== The data ==
# # # # # # #

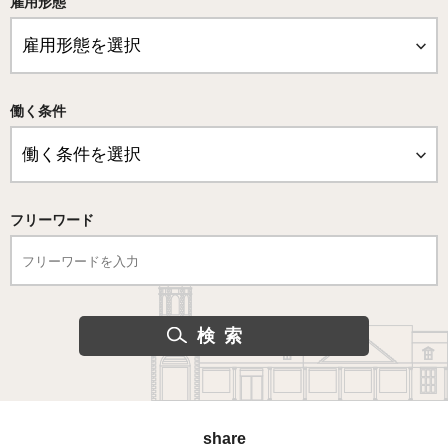
雇用形態
働く条件
フリーワード
share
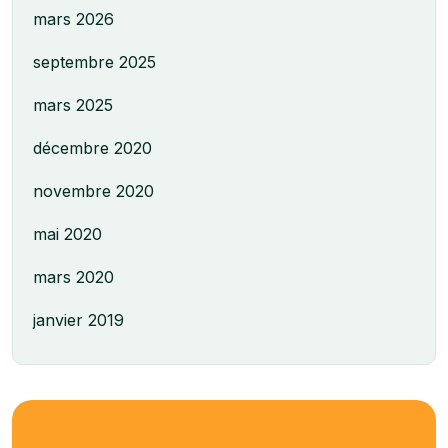
mars 2026
septembre 2025
mars 2025
décembre 2020
novembre 2020
mai 2020
mars 2020
janvier 2019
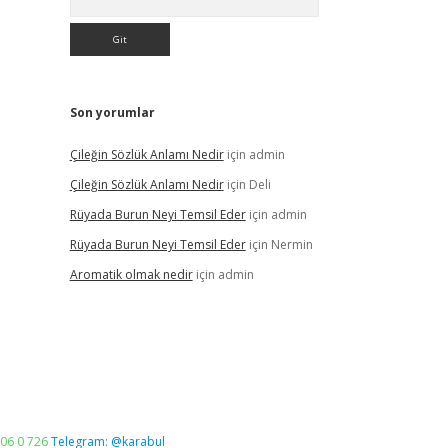
Son yorumlar
Çileğin Sözlük Anlamı Nedir
için
admin
Çileğin Sözlük Anlamı Nedir
için
Deli
Rüyada Burun Neyi Temsil Eder
için
admin
Rüyada Burun Neyi Temsil Eder
için
Nermin
Aromatik olmak nedir
için
admin
06 0 726
Telegram: @karabul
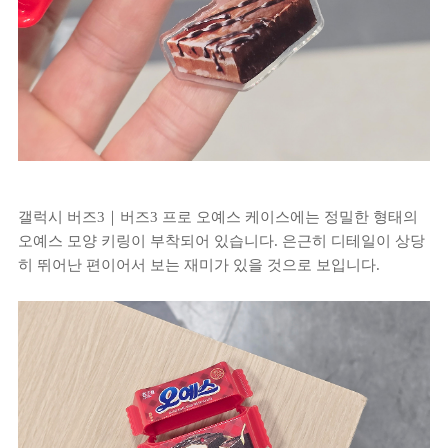
갤럭시 버즈3｜버즈3 프로 오예스 케이스에는 정밀한 형태의
오예스 모양 키링이 부착되어 있습니다. 은근히 디테일이 상당
히 뛰어난 편이어서 보는 재미가 있을 것으로 보입니다.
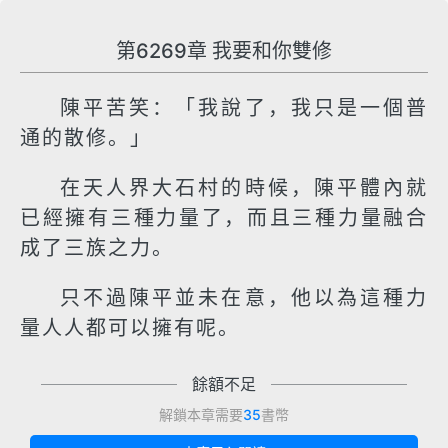
第6269章 我要和你雙修
陳平苦笑：「我說了，我只是一個普
通的散修。」
在天人界大石村的時候，陳平體內就
已經擁有三種力量了，而且三種力量融合
成了三族之力。
只不過陳平並未在意，他以為這種力
量人人都可以擁有呢。
餘額不足
解鎖本章需要
35
書幣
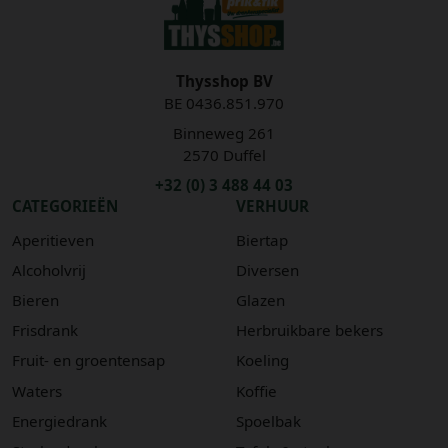
Thysshop BV
BE 0436.851.970
Binneweg 261
2570 Duffel
+32 (0) 3 488 44 03
CATEGORIEËN
VERHUUR
Aperitieven
Biertap
Alcoholvrij
Diversen
Bieren
Glazen
Frisdrank
Herbruikbare bekers
Fruit- en groentensap
Koeling
Waters
Koffie
Energiedrank
Spoelbak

# # # # # # #

== Assignment ==
Render every line of text read from the entries above as a Markdown table with the columns Row and Transcribed Text, numbering the rows in order and omitting blank lines. Leave the pictures out of the table.

== Response box ==
| Row | Transcribed Text |
|---|---|
| 1 | 雇用形態 |
| 2 | 働く条件 |
| 3 | フリーワード |
| 4 | share |
| 5 | mars 2026 |
| 6 | septembre 2025 |
| 7 | mars 2025 |
| 8 | décembre 2020 |
| 9 | novembre 2020 |
| 10 | mai 2020 |
| 11 | mars 2020 |
| 12 | janvier 2019 |
| 13 | Son yorumlar |
| 14 | Çileğin Sözlük Anlamı Nedir |
| 15 | için |
| 16 | admin |
| 17 | Çileğin Sözlük Anlamı Nedir |
| 18 | için |
| 19 | Deli |
| 20 | Rüyada Burun Neyi Temsil Eder |
| 21 | için |
| 22 | admin |
| 23 | Rüyada Burun Neyi Temsil Eder |
| 24 | için |
| 25 | Nermin |
| 26 | Aromatik olmak nedir |
| 27 | için |
| 28 | admin |
| 29 | 06 0 726 |
| 30 | Telegram: @karabul |
| 31 | 갤럭시 버즈3｜버즈3 프로 오예스 케이스에는 정밀한 형태의 |
| 32 | 오예스 모양 키링이 부착되어 있습니다. 은근히 디테일이 상당 |
| 33 | 히 뛰어난 편이어서 보는 재미가 있을 것으로 보입니다. |
| 34 | 第6269章 我要和你雙修 |
| 35 | 陳平苦笑：「我說了，我只是一個普 |
| 36 | 通的散修。」 |
| 37 | 在天人界大石村的時候，陳平體內就 |
| 38 | 已經擁有三種力量了，而且三種力量融合 |
| 39 | 成了三族之力。 |
| 40 | 只不過陳平並未在意，他以為這種力 |
| 41 | 量人人都可以擁有呢。 |
| 42 | 餘額不足 |
| 43 | 解鎖本章需要 |
| 44 | 35 |
| 45 | 書幣 |
| 46 | Thysshop BV |
| 47 | BE 0436.851.970 |
| 48 | Binneweg 261 |
| 49 | 2570 Duffel |
| 50 | +32 (0) 3 488 44 03 |
| 51 | CATEGORIEËN |
| 52 | VERHUUR |
| 53 | Aperitieven |
| 54 | Biertap |
| 55 | Alcoholvrij |
| 56 | Diversen |
| 57 | Bieren |
| 58 | Glazen |
| 59 | Frisdrank |
| 60 | Herbruikbare bekers |
| 61 | Fruit- en groentensap |
| 62 | Koeling |
| 63 | Waters |
| 64 | Koffie |
| 65 | Energiedrank |
| 66 | Spoelbak |